RECORDS FOR PROCESSING:
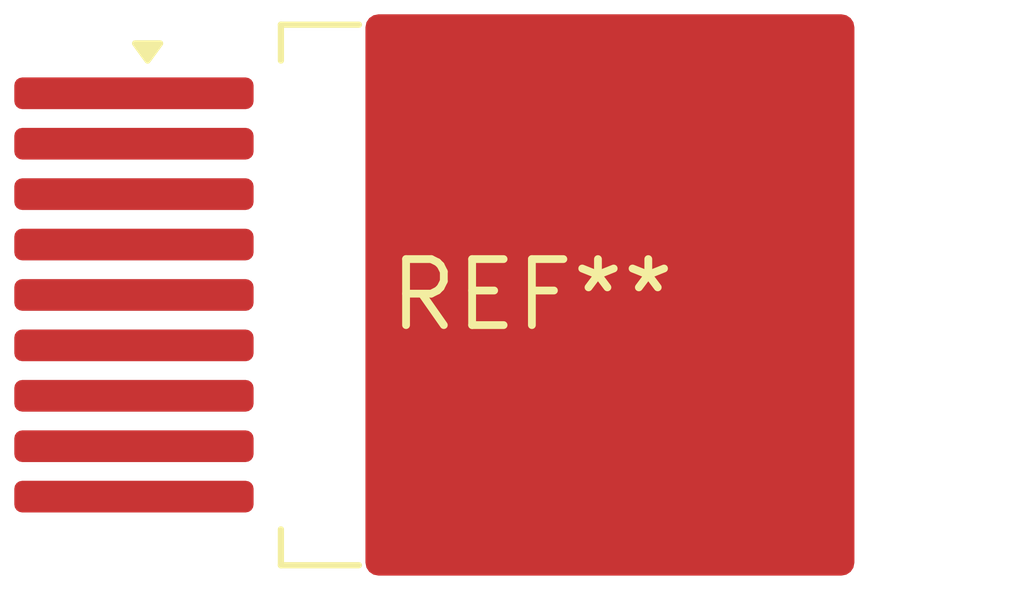
<source format=kicad_pcb>
(kicad_pcb (version 20240108) (generator pcbnew)

  (general
    (thickness 1.6)
  )

  (paper "A4")
  (layers
    (0 "F.Cu" signal)
    (31 "B.Cu" signal)
    (32 "B.Adhes" user "B.Adhesive")
    (33 "F.Adhes" user "F.Adhesive")
    (34 "B.Paste" user)
    (35 "F.Paste" user)
    (36 "B.SilkS" user "B.Silkscreen")
    (37 "F.SilkS" user "F.Silkscreen")
    (38 "B.Mask" user)
    (39 "F.Mask" user)
    (40 "Dwgs.User" user "User.Drawings")
    (41 "Cmts.User" user "User.Comments")
    (42 "Eco1.User" user "User.Eco1")
    (43 "Eco2.User" user "User.Eco2")
    (44 "Edge.Cuts" user)
    (45 "Margin" user)
    (46 "B.CrtYd" user "B.Courtyard")
    (47 "F.CrtYd" user "F.Courtyard")
    (48 "B.Fab" user)
    (49 "F.Fab" user)
    (50 "User.1" user)
    (51 "User.2" user)
    (52 "User.3" user)
    (53 "User.4" user)
    (54 "User.5" user)
    (55 "User.6" user)
    (56 "User.7" user)
    (57 "User.8" user)
    (58 "User.9" user)
  )

  (setup
    (pad_to_mask_clearance 0)
    (pcbplotparams
      (layerselection 0x00010fc_ffffffff)
      (plot_on_all_layers_selection 0x0000000_00000000)
      (disableapertmacros false)
      (usegerberextensions false)
      (usegerberattributes false)
      (usegerberadvancedattributes false)
      (creategerberjobfile false)
      (dashed_line_dash_ratio 12.000000)
      (dashed_line_gap_ratio 3.000000)
      (svgprecision 4)
      (plotframeref false)
      (viasonmask false)
      (mode 1)
      (useauxorigin false)
      (hpglpennumber 1)
      (hpglpenspeed 20)
      (hpglpendiameter 15.000000)
      (dxfpolygonmode false)
      (dxfimperialunits false)
      (dxfusepcbnewfont false)
      (psnegative false)
      (psa4output false)
      (plotreference false)
      (plotvalue false)
      (plotinvisibletext false)
      (sketchpadsonfab false)
      (subtractmaskfromsilk false)
      (outputformat 1)
      (mirror false)
      (drillshape 1)
      (scaleselection 1)
      (outputdirectory "")
    )
  )

  (net 0 "")

  (footprint "TO-263-9_TabPin5" (layer "F.Cu") (at 0 0))

)

</source>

WHAT YOU HAVE TO DO:
Each line in the records above with "Courtyard" must be returned.

COMPLETED TASK:
    (46 "B.CrtYd" user "B.Courtyard")
    (47 "F.CrtYd" user "F.Courtyard")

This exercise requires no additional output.